'''

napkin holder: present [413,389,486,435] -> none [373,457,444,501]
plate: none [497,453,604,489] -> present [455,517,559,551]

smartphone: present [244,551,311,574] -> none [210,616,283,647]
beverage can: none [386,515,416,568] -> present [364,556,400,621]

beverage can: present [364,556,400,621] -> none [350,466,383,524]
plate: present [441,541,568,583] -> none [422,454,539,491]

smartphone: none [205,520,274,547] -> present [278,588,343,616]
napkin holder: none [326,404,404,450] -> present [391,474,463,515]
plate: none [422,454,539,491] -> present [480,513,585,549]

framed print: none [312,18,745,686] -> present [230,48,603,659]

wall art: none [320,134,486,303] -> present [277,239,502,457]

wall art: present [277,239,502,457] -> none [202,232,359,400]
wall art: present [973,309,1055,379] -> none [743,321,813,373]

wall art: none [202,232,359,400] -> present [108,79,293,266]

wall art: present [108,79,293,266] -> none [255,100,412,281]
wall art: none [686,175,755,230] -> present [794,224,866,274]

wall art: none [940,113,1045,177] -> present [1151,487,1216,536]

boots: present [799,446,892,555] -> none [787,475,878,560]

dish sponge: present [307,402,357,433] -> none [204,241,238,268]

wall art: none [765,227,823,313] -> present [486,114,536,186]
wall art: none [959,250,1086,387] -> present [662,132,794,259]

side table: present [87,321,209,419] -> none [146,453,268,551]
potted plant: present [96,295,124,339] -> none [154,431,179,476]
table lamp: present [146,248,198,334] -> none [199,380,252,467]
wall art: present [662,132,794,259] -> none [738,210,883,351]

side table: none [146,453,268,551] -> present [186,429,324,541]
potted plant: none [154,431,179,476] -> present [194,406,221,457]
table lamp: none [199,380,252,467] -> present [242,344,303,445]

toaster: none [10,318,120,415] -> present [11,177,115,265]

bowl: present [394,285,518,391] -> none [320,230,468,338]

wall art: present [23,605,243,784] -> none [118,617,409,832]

'''

[Assignment]
The answer should consist solely of the lines from the first line above through the one with "wall art: none [686,175,755,230]", both included, repeated exactly.

[Response to the task]
napkin holder: present [413,389,486,435] -> none [373,457,444,501]
plate: none [497,453,604,489] -> present [455,517,559,551]

smartphone: present [244,551,311,574] -> none [210,616,283,647]
beverage can: none [386,515,416,568] -> present [364,556,400,621]

beverage can: present [364,556,400,621] -> none [350,466,383,524]
plate: present [441,541,568,583] -> none [422,454,539,491]

smartphone: none [205,520,274,547] -> present [278,588,343,616]
napkin holder: none [326,404,404,450] -> present [391,474,463,515]
plate: none [422,454,539,491] -> present [480,513,585,549]

framed print: none [312,18,745,686] -> present [230,48,603,659]

wall art: none [320,134,486,303] -> present [277,239,502,457]

wall art: present [277,239,502,457] -> none [202,232,359,400]
wall art: present [973,309,1055,379] -> none [743,321,813,373]

wall art: none [202,232,359,400] -> present [108,79,293,266]

wall art: present [108,79,293,266] -> none [255,100,412,281]
wall art: none [686,175,755,230] -> present [794,224,866,274]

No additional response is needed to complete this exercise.